> [Provided passage]:
┌──

Setting up the Environment
#!/usr/bin/python
from PIL import Image
import requests
from lxml import html
import urllib
import sys
from InstagramAPI import InstagramAPI
The first thing needed to use LXML or Instagram is to download and install all of the required modules. Using pipenv, a new virtual environment was created and with in it I installed Pillow, lxml, and InstagramAPI. With out these modules installed Python will error out when trying to execute the code. There are a couple other modules that need to be imported into the script to make it run properly. Requests and urllib are part of the Python core utilities and available to be imported with out needing to be installed first. Once all the required modules are imported they are ready to be used in the project.
Diving into the Code
apod = requests.get('http://apod.nasa.gov')
et = html.fromstring(apod.text)
image = et.xpath('/html/body/center[1]/p[2]/a')
imagePath = image.pop().attrib['href']
apodPath = "http://apod.nasa.gov/"+imagePath
print(apodPath)
urllib.request.urlretrieve(apodPath,'./apod.jpg')
Knowing that we will want to grab the high-res version of the image, we want to extract the value of that href attribute. Obviously this is not a URL, but instead it is a relative path on the server to access the file we need. You can see in the code above that I am opening a HTTP request to download the webpage. Then I take the text of the site and use it to create an HTML object, that I will then be able to inspect. The third line is where I use LXML to extract the specific tag I am looking for. You can right click the element that you want in the inspector and click Copy -> XPath to grab the path to that tag. When I do that on the <a> with the path to the high-res image, it returns:
/html/body/center[1]/p[2]/a
From there I inspect the href attribute and save that to a variable called imagePath. Finally, I append the path to the URL for the site to create the the complete URL for the image file we want to download.

└──

> [Short task a]: For each statement below, say yes or no on whether it agrees with the APOD scraping walkthrough, and quote the walkthrough's deciding words. (i) Requests and urllib have to be installed before the script can import them. (ii) The href value pulled from the page is a relative path on the server, not a URL. (iii) The href value is stored in a variable named imagePath.

> [Data listing]:
┌──

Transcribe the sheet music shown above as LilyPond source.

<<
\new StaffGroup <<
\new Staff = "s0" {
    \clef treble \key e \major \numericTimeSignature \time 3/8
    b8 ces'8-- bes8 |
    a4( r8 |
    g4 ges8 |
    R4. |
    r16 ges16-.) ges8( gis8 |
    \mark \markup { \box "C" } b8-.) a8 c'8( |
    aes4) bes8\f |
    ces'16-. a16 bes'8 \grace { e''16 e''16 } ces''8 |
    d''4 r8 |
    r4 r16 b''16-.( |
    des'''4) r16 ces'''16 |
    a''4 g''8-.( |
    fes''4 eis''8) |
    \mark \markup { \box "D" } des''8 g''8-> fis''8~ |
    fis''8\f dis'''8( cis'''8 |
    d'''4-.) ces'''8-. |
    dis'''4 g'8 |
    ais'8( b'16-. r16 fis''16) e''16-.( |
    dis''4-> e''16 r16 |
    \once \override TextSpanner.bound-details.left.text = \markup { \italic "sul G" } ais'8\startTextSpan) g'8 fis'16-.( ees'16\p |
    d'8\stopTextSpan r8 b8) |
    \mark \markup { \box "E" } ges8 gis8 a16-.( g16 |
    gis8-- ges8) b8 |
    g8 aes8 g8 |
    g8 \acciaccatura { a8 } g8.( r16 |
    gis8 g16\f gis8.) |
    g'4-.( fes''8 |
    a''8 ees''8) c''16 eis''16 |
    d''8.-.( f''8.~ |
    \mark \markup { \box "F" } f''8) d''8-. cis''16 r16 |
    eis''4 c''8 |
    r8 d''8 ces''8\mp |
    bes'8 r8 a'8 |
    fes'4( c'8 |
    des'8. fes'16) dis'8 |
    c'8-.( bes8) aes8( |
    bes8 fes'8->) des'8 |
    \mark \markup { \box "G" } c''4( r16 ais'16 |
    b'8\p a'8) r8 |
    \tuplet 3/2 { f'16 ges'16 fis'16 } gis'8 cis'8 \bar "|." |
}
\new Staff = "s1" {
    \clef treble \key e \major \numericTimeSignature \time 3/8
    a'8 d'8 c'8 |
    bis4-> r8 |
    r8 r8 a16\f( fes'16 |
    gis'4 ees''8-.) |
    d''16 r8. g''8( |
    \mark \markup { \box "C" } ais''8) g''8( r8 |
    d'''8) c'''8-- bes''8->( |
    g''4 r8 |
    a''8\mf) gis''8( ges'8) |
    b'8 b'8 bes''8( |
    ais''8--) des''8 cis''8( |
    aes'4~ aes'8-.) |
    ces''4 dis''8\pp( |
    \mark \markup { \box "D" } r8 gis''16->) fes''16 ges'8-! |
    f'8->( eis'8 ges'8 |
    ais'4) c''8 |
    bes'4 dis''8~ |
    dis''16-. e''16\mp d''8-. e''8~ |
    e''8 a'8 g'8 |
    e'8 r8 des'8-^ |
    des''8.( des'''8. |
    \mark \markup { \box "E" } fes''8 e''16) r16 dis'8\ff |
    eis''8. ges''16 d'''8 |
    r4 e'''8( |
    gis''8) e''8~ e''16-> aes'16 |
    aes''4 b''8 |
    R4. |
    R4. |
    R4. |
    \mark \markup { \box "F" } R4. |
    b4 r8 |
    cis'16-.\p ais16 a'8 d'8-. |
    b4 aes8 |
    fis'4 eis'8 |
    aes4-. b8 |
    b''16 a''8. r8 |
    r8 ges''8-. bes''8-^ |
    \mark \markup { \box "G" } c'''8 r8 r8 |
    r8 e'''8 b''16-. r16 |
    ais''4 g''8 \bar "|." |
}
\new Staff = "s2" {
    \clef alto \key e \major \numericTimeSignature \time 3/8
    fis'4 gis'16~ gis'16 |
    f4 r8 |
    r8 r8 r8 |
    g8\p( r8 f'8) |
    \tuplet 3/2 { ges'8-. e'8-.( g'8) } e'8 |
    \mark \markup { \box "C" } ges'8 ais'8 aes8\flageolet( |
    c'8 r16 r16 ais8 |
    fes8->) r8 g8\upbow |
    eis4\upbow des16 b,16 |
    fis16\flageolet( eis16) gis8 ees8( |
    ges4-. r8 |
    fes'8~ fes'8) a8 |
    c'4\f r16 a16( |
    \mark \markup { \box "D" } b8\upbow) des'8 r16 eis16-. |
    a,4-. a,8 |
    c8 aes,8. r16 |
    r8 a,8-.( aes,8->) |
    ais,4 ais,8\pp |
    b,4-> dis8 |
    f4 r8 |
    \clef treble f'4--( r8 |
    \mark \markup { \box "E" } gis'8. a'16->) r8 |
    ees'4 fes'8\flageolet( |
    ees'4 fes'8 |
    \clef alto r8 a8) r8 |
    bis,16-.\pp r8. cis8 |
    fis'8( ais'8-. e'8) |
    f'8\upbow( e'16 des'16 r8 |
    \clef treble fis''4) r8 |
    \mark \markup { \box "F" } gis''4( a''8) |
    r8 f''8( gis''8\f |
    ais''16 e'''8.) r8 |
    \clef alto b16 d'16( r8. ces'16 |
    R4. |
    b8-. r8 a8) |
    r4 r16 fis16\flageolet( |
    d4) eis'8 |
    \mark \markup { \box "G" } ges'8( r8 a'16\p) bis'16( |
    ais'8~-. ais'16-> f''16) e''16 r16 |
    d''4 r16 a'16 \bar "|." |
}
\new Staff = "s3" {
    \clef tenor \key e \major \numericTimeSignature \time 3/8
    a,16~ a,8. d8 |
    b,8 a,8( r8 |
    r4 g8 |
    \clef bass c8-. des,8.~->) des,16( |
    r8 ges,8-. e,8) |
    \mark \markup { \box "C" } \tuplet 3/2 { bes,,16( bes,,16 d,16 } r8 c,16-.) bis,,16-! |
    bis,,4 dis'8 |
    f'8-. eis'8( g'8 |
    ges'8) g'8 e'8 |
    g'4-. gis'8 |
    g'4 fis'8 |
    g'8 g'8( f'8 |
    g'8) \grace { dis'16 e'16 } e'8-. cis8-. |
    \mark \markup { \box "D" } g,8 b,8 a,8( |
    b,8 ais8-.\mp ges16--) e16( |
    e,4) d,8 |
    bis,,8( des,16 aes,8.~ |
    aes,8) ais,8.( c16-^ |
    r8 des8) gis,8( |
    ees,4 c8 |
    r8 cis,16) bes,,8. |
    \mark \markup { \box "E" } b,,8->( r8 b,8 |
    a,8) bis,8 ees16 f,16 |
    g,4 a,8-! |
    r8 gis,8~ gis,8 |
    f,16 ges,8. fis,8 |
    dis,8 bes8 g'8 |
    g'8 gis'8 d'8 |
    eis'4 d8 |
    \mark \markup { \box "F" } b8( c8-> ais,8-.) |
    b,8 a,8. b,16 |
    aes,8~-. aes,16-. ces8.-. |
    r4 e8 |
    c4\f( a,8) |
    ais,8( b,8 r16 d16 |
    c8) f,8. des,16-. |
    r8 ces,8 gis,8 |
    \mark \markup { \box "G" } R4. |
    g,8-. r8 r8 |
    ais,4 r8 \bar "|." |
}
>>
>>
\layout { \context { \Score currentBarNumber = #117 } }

└──

> [Short task b]: Show every line of the listing above that contains the string "treble". Case counts.

> [Correct output a]:
(i) No: "Requests and urllib are part of the Python core utilities and available to be imported with out needing to be installed first."
(ii) Yes: "Obviously this is not a URL, but instead it is a relative path on the server to access the file we need."
(iii) Yes: "From there I inspect the href attribute and save that to a variable called imagePath."

> [Correct output b]:
    \clef treble \key e \major \numericTimeSignature \time 3/8
    \clef treble \key e \major \numericTimeSignature \time 3/8
    \clef treble f'4--( r8 |
    \clef treble fis''4) r8 |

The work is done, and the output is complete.